WORK TO DO: Count the lines in the records below that contain the string "dist", and give only that number.

PROVIDED ENTRIES:
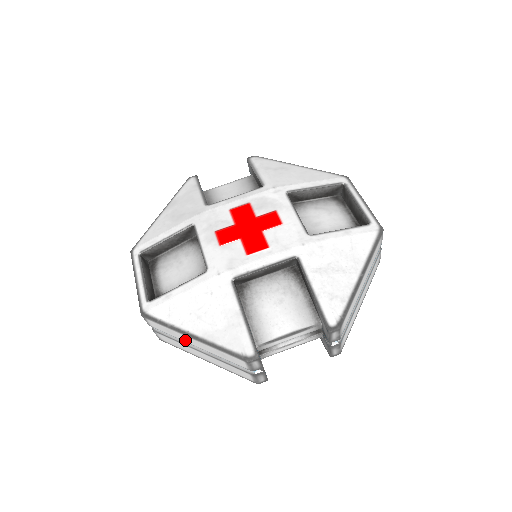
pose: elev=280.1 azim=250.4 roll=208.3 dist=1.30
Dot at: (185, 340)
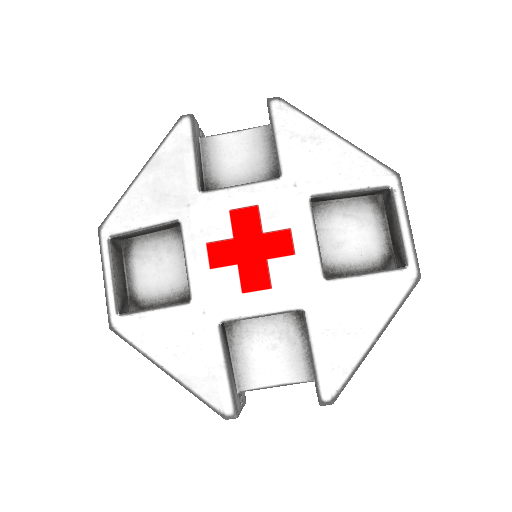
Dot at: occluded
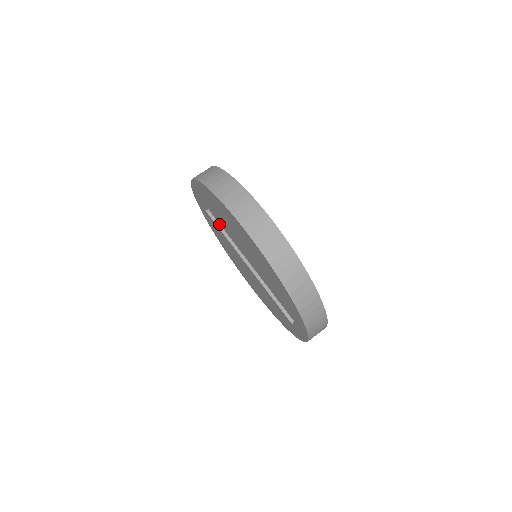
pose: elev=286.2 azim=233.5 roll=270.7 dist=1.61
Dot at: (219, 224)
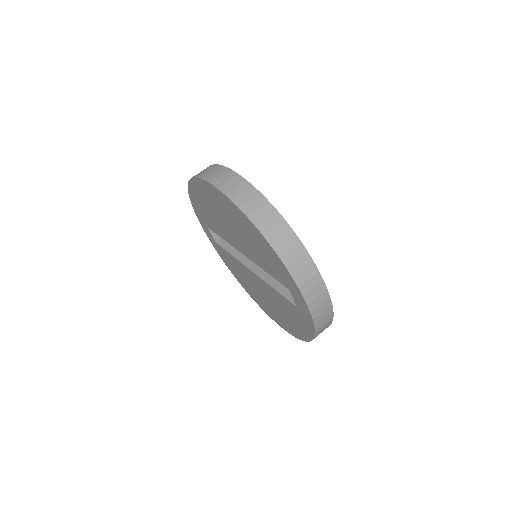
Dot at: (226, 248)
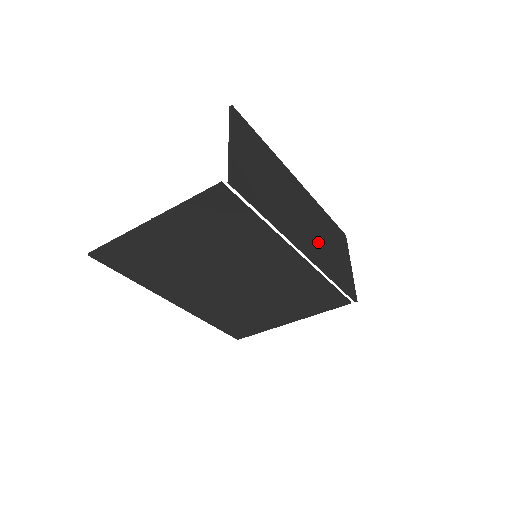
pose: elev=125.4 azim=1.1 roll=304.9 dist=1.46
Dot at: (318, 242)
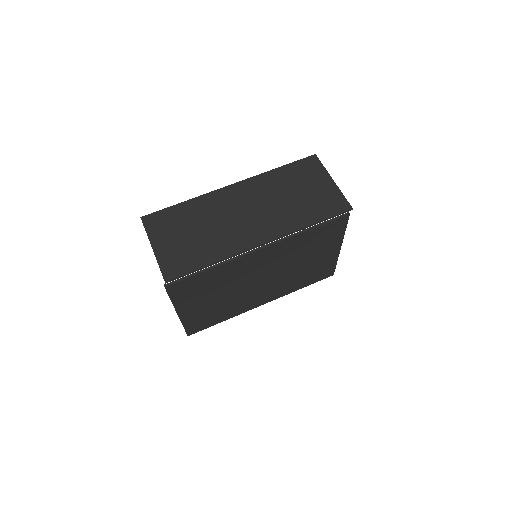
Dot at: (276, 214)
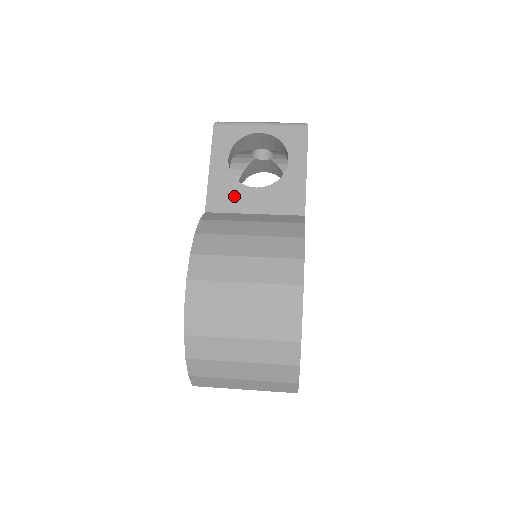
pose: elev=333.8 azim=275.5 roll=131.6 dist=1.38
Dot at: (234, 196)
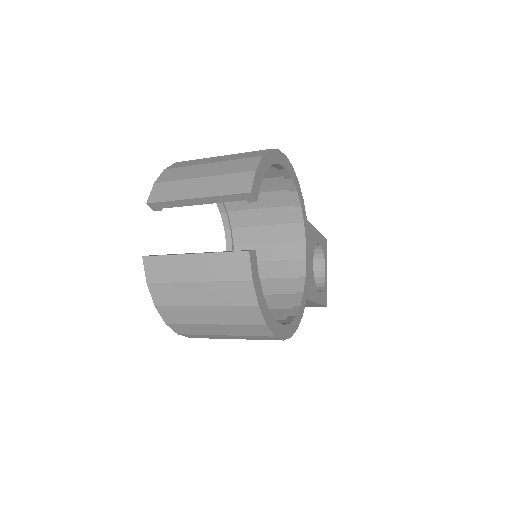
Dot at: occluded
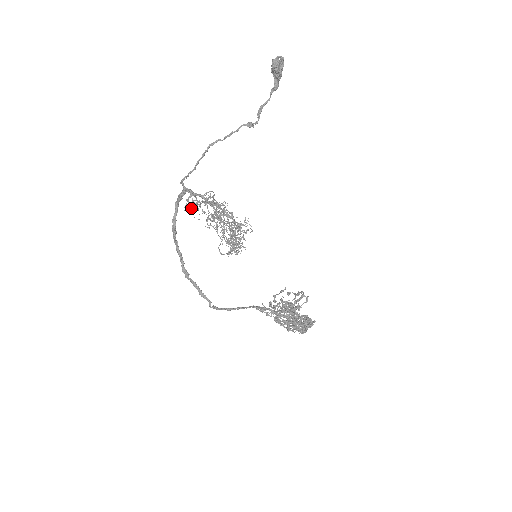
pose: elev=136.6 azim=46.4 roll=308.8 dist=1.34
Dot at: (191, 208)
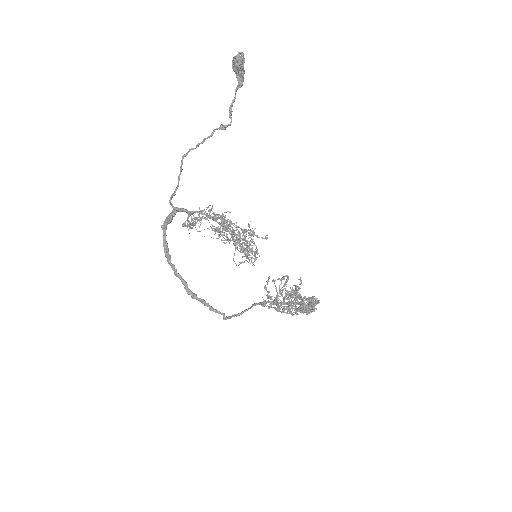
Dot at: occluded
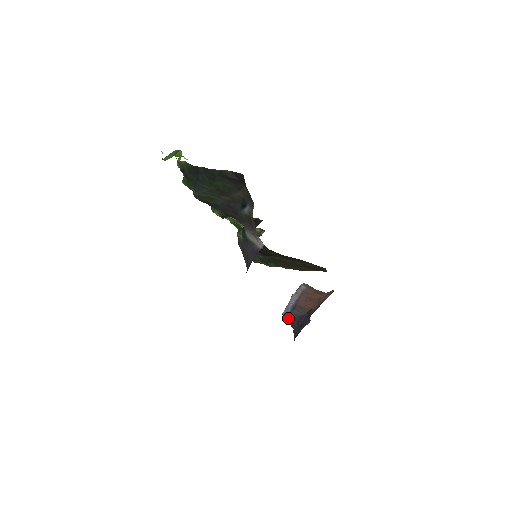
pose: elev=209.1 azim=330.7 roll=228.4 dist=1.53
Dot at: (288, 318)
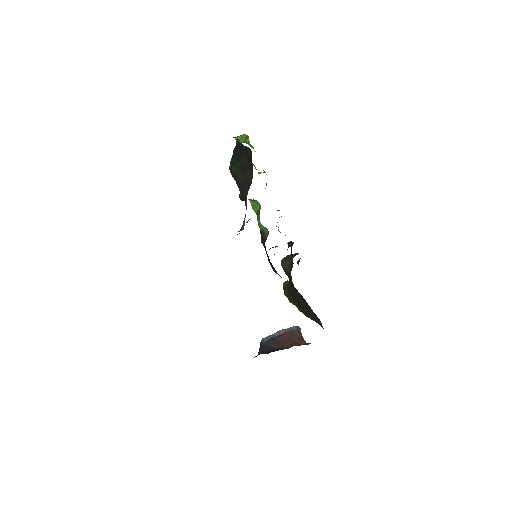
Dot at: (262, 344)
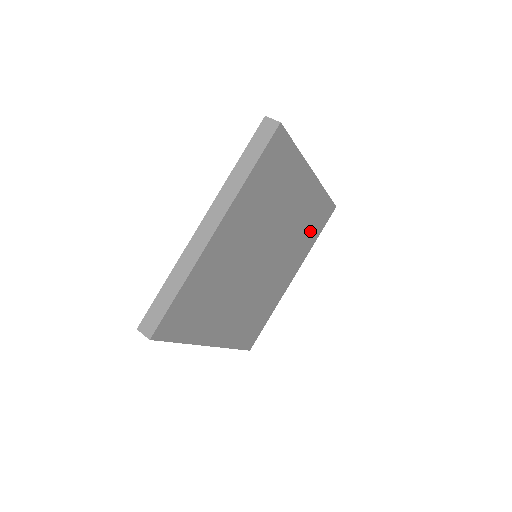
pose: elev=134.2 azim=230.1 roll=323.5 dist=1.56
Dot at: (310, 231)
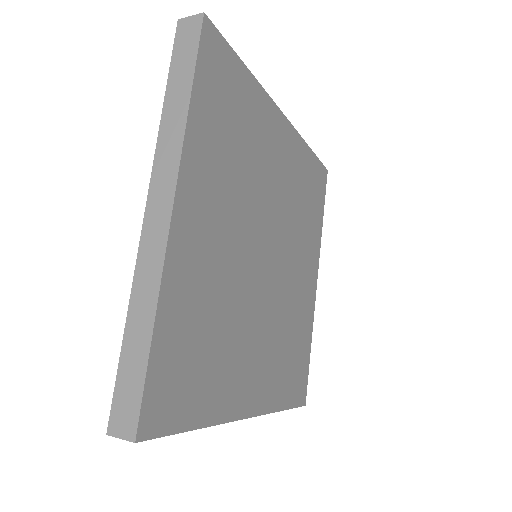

WRITTEN ANSWER: 7